Im ersten Champions-League-Viertelfinale der Vereinsgeschichte wollen die Volleyballerinnen des Allianz MTV Stuttgart die italienische Topmannschaft Igor Gorgonzola Novara ärgern.

Die Vorfreude ist groß bei Allianz MTV Stuttgart. Denn am Dienstagabend kommt mit Igor Gorgonzola Novara eine der besten Mannschaften der Welt zum Viertelfinal-Hinspiel der Volleyball-Champions-League in die Stuttgarter Scharrena. Für Trainer Giannis Athanasopoulos ist das ein ganz besonderes Spiel: "Vor zehn Jahren bin ich noch extra nach Italien gereist, um Massimo Barbolini (Trainer von Novara) beim Training zu beobachten. Jetzt darf ich gegen ihn antreten", erzählt er strahlend.

Für Athanasopoulos ist Novara das kompletteste Team der Welt: "Sie haben großartige Spielerinnen.

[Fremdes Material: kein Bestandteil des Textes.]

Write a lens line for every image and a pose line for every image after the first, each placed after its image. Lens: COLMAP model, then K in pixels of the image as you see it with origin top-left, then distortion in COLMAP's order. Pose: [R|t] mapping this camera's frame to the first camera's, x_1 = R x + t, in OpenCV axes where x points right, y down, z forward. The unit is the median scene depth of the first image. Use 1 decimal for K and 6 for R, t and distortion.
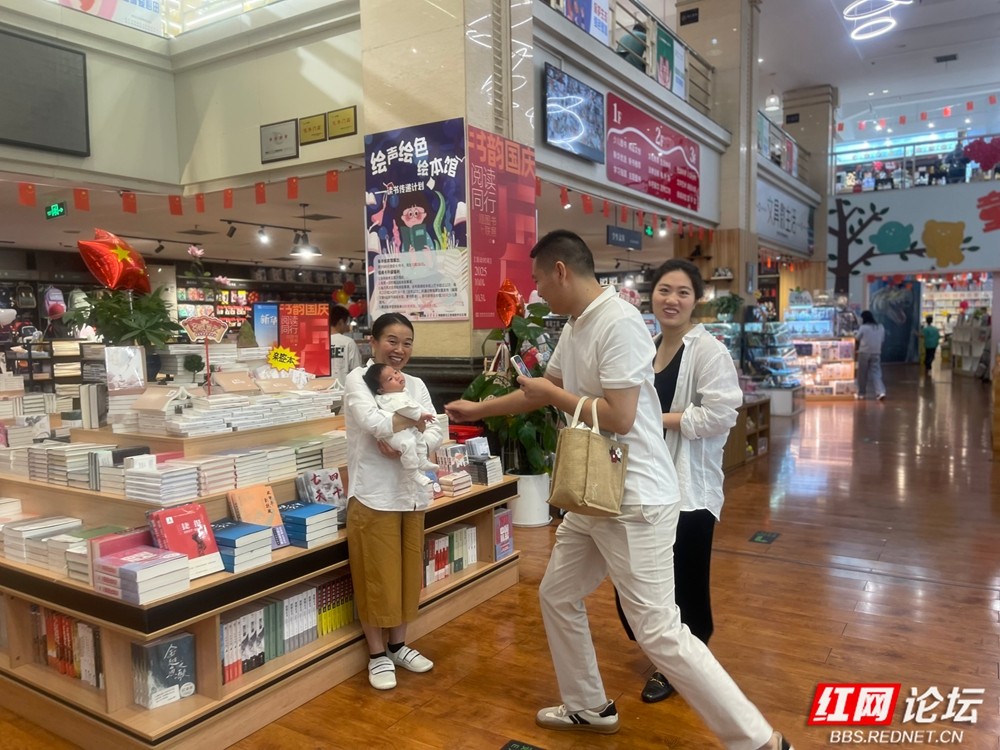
lens RADIAL K [[763.5, 0, 504.8], [0, 763.5, 380.3], [0, 0, 1]] dist [0.063230, -0.083591]
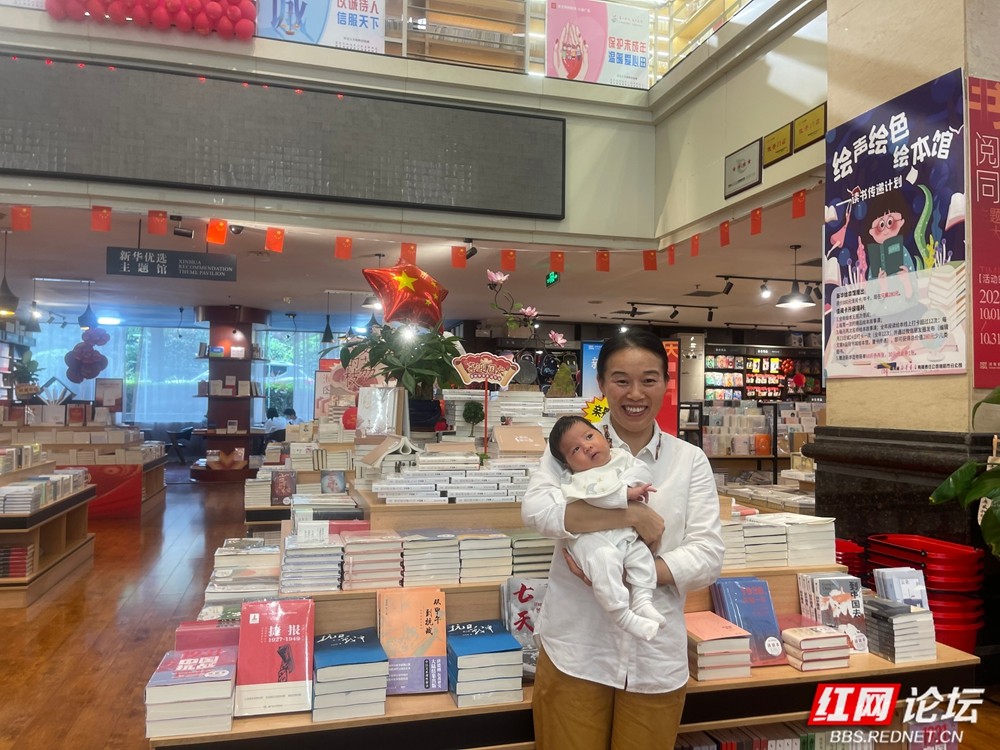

In meinen Augen sind sie - wenn sie ihr ganzes Potenzial entfalten - noch besser als unser Gruppengegner Istanbul." Gegen Istanbul setzte es zwei klare Niederlagen. Bei Außenangreiferin Julia Schaefer klingt es ähnlich: "Früher habe ich immer davon geträumt, gegen solche Gegnerinnen zu spielen. Jetzt hab ich es geschafft - das muss ich mir manchmal erst wieder bewusst machen."

Der Underdog möchte den Favoriten ärgern

Dauer

Gegen die Tabellenzweiten der italienischen Liga sind die Stuttgarterinnen klare Außenseiter. Trotzdem wollen die MTV-Frauen versuchen, den Gegner zu ärgern: "Wir haben den Heimvorteil, was eine große Motivation für uns ist", sagt Trainer Athanasopoulos. In der Liga verlor Novara erst am Samstag gegen den Vorletzten nach 2:0-Führung noch mit 2:3. Deshalb ist sich auch Julia Schaefer sicher, dass die Stuttgart gegen die Italienerinnen bestehen kann.

Wiedergutmachung nach der Pokal-Pleite?

Nach dem verlorenen Pokalfinale Ende Februar gegen Schwerin war es keine leichte Zeit für das Team von Athanasopoulos, wie der 40-jährige Grieche zugibt: "Wir waren in einem Tief und mental angeschlagen. Durch viele Analysen hoffen wir jetzt, wieder zu unserer starken Form zurückzukommen." Auf Pokalfinale folgten zwei Siege in der Bundesliga und einer in der Champions League gegen Plovdiv. Auch Außenangreiferin Julia Schaefer hatte großen Anteil daran, auch wenn sie zugunsten des Mannschaftserfolgs hin und wieder auf der Bank Platz nehmen muss.

Dauer

Jetzt wollen die Stuttgarterinnen alles daran setzten, ihre Erfolgsgeschichte in der Champions League weiterzuschreiben.